[EXTRACTED RECORDS Boundary: Start]

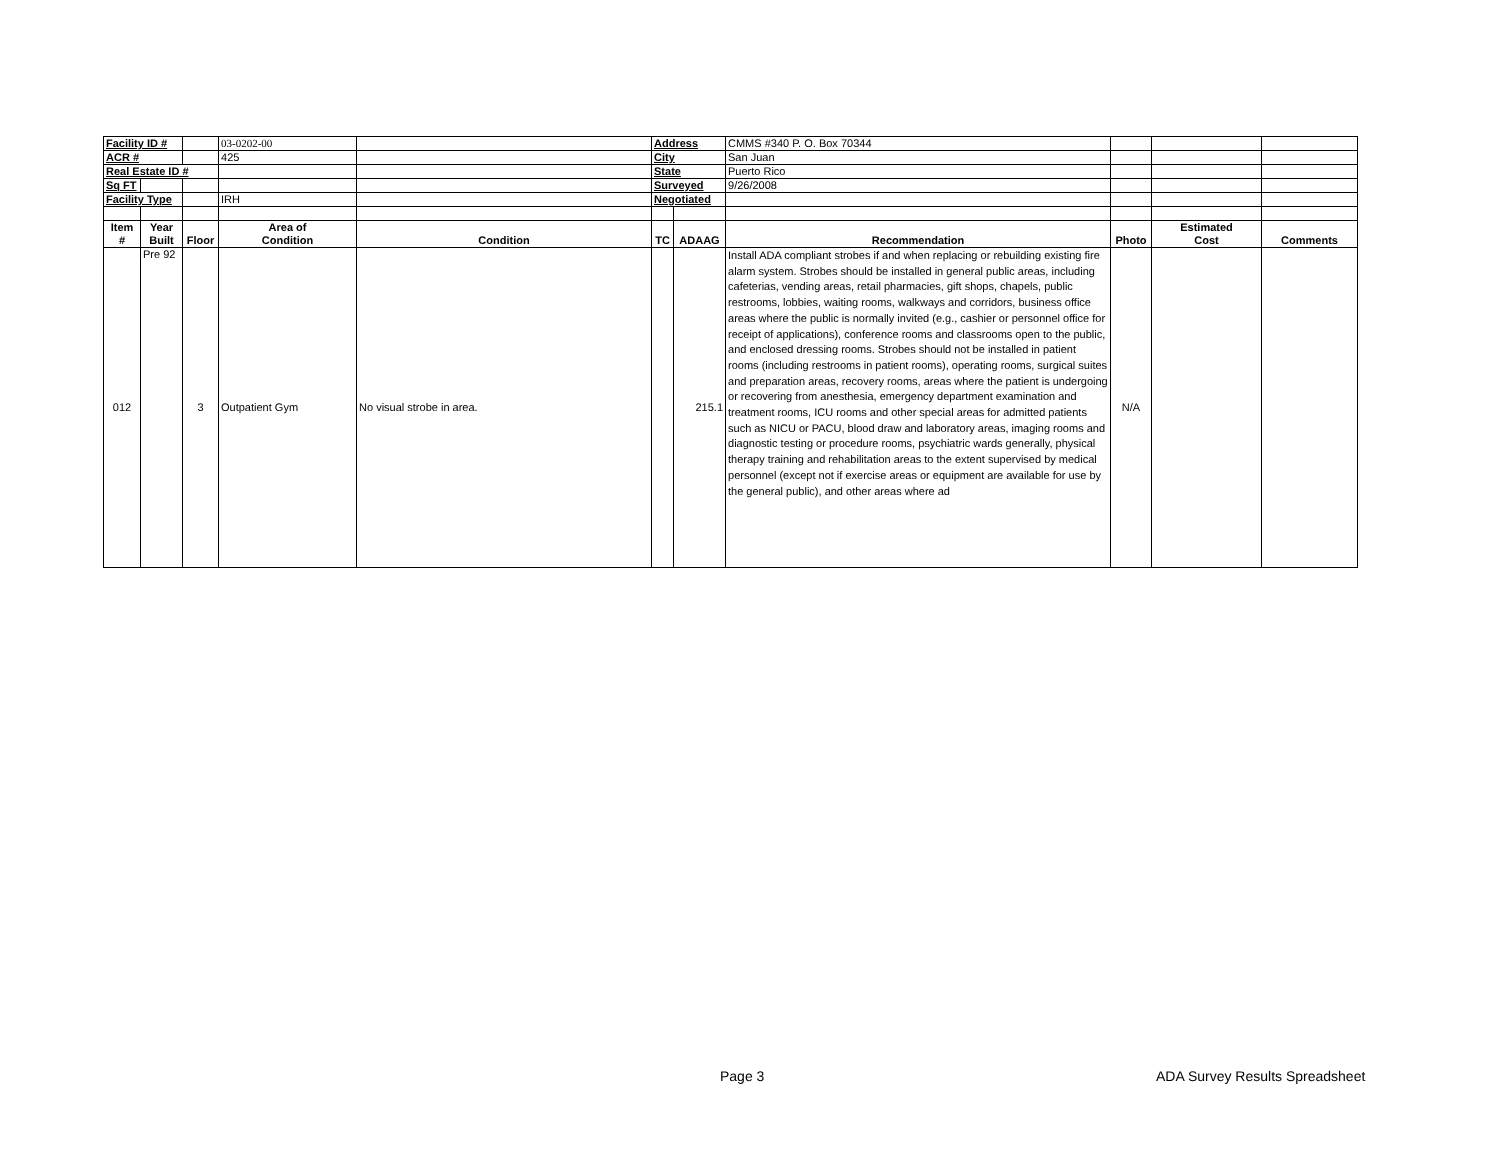| Facility ID # | | | 03-0202-00 | | Address | | CMMS #340 P. O. Box 70344 | | | |
| ACR # | | | 425 | | City | | San Juan | | | |
| Real Estate ID # | | | | | State | | Puerto Rico | | | |
| Sq FT | | | | | Surveyed | | 9/26/2008 | | | |
| Facility Type | | | IRH | | Negotiated | | | | | |
| Item # | Year Built | Floor | Area of Condition | Condition | TC | ADAAG | Recommendation | Photo | Estimated Cost | Comments |
| 012 | Pre 92 | 3 | Outpatient Gym | No visual strobe in area. | | 215.1 | Install ADA compliant strobes if and when replacing or rebuilding existing fire alarm system. Strobes should be installed in general public areas, including cafeterias, vending areas, retail pharmacies, gift shops, chapels, public restrooms, lobbies, waiting rooms, walkways and corridors, business office areas where the public is normally invited (e.g., cashier or personnel office for receipt of applications), conference rooms and classrooms open to the public, and enclosed dressing rooms. Strobes should not be installed in patient rooms (including restrooms in patient rooms), operating rooms, surgical suites and preparation areas, recovery rooms, areas where the patient is undergoing or recovering from anesthesia, emergency department examination and treatment rooms, ICU rooms and other special areas for admitted patients such as NICU or PACU, blood draw and laboratory areas, imaging rooms and diagnostic testing or procedure rooms, psychiatric wards generally, physical therapy training and rehabilitation areas to the extent supervised by medical personnel (except not if exercise areas or equipment are available for use by the general public), and other areas where ad | N/A | | |
Page 3 ADA Survey Results Spreadsheet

[EXTRACTED RECORDS Boundary: End]

### WHAT YOU SHOULD DO
The response should contain only a verbatim copy of the lines from the line with "San Juan | | | |" to the final line of the records.

### SOLUTION BELOW
| ACR # | | | 425 | | City | | San Juan | | | |
| Real Estate ID # | | | | | State | | Puerto Rico | | | |
| Sq FT | | | | | Surveyed | | 9/26/2008 | | | |
| Facility Type | | | IRH | | Negotiated | | | | | |
| Item # | Year Built | Floor | Area of Condition | Condition | TC | ADAAG | Recommendation | Photo | Estimated Cost | Comments |
| 012 | Pre 92 | 3 | Outpatient Gym | No visual strobe in area. | | 215.1 | Install ADA compliant strobes if and when replacing or rebuilding existing fire alarm system. Strobes should be installed in general public areas, including cafeterias, vending areas, retail pharmacies, gift shops, chapels, public restrooms, lobbies, waiting rooms, walkways and corridors, business office areas where the public is normally invited (e.g., cashier or personnel office for receipt of applications), conference rooms and classrooms open to the public, and enclosed dressing rooms. Strobes should not be installed in patient rooms (including restrooms in patient rooms), operating rooms, surgical suites and preparation areas, recovery rooms, areas where the patient is undergoing or recovering from anesthesia, emergency department examination and treatment rooms, ICU rooms and other special areas for admitted patients such as NICU or PACU, blood draw and laboratory areas, imaging rooms and diagnostic testing or procedure rooms, psychiatric wards generally, physical therapy training and rehabilitation areas to the extent supervised by medical personnel (except not if exercise areas or equipment are available for use by the general public), and other areas where ad | N/A | | |
Page 3 ADA Survey Results Spreadsheet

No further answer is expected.